Пианистка Анаит Нерсесян — заслуженная артистка Армении, профессор Ереванской государственной консерватории им. Комитаса. Она окончила Ереванскую центральную музыкальную школу-десятилетку ((1972, класс Элеоноры Восканян) и Московскую консерваторию им. Чайковского (1977, класс Виктора Мержанова). В 1980 году она удостоилась первой премии и золотой медали Международного конкурса им. Иоганна Себастьяна Баха
в Лейпциге.
Анаит Сергеевна гастролировала по городам бывшего СССР, а также в Ливане, Германии, Японии, Польше, Венгрии, Франции, Канаде, США, Финляндии, Австрии. Проводила мастер-классы в Польше и в Японии. Неоднократно принимала участие в работе жюри Международного конкурса им. С.В. Рахманинова. Записала диски, посвященные фортепианным сочинениям Баха, Шостаковича, Самуила Фейнберга, Гагика Овунца.

— Откуда интерес к музыке? Были в семье музыканты до вас?

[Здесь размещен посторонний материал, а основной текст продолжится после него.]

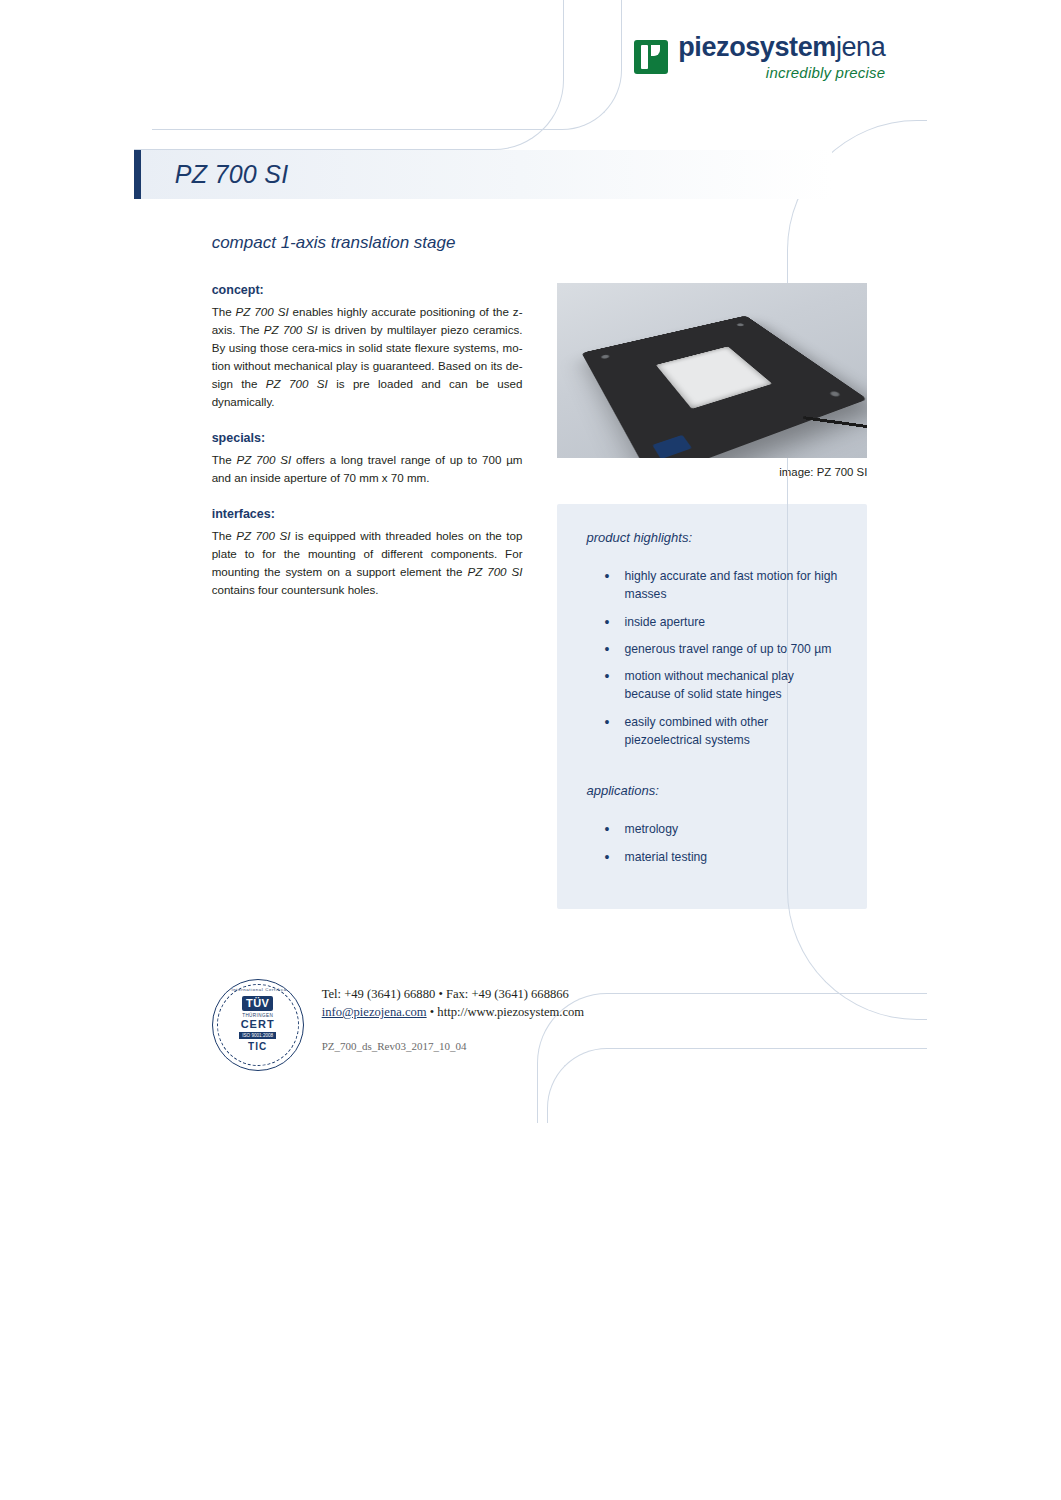piezosystemjena
incredibly precise
PZ 700 SI
compact 1-axis translation stage
concept:
The PZ 700 SI enables highly accurate positioning of the z-axis. The PZ 700 SI is driven by multilayer piezo ceramics. By using those cera-mics in solid state flexure systems, motion without mechanical play is guaranteed. Based on its design the PZ 700 SI is pre loaded and can be used dynamically.
specials:
The PZ 700 SI offers a long travel range of up to 700 µm and an inside aperture of 70 mm x 70 mm.
interfaces:
The PZ 700 SI is equipped with threaded holes on the top plate to for the mounting of different components. For mounting the system on a support element the PZ 700 SI contains four countersunk holes.
image: PZ 700 SI
product highlights:
highly accurate and fast motion for high masses
inside aperture
generous travel range of up to 700 µm
motion without mechanical play because of solid state hinges
easily combined with other piezoelectrical systems
applications:
metrology
material testing
TÜV International Certification
TÜV
THÜRINGEN
CERT
ISO 9001:2008
TIC
Tel: +49 (3641) 66880 • Fax: +49 (3641) 668866
info@piezojena.com • http://www.piezosystem.com
PZ_700_ds_Rev03_2017_10_04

— Интерес появился в три года. Мама была пианисткой. Она одна из первых выпускниц Георгия Сараджева. Все наши ведущие педагоги учились у него.
— В Ереване?
 

— Да, в Ереване. Он после войны приехал в Ереван и набрал класс. Сам он учился в Санкт-Петербурге. После войны был эвакуирован в Ташкент, и уже потом оттуда приехал в Ереван. Сараджев — основоположник армянской фортепианной школы. Он и Роберт Андреасян, который тоже в Петербурге учился...
— Ваш отец тоже был музыкантом?
 

— Папа был архитектором. Заслуженным архитектором. Он очень хорошо разбирался в музыке. Умел играть на скрипке. Он был для меня авторитетом. Если что-то было не так, он всегда говорил.
— Какие самые яркие воспоминания остались у вас с детства?
 

— Я была единственным ребенком в семье, и все занимались мной. Я росла у бабушки, у маминой мамы. Очень любила своего дядю, маминого брата: хорошо понимали друг друга. И безумно любила играть для них. Когда к нам приходили гости и просили играть, я с удовольствием садилась и играла. Играла по слуху. Когда выросла и бывали у родных какие-то вечеринки, я все время играла и даже не вставала со стула.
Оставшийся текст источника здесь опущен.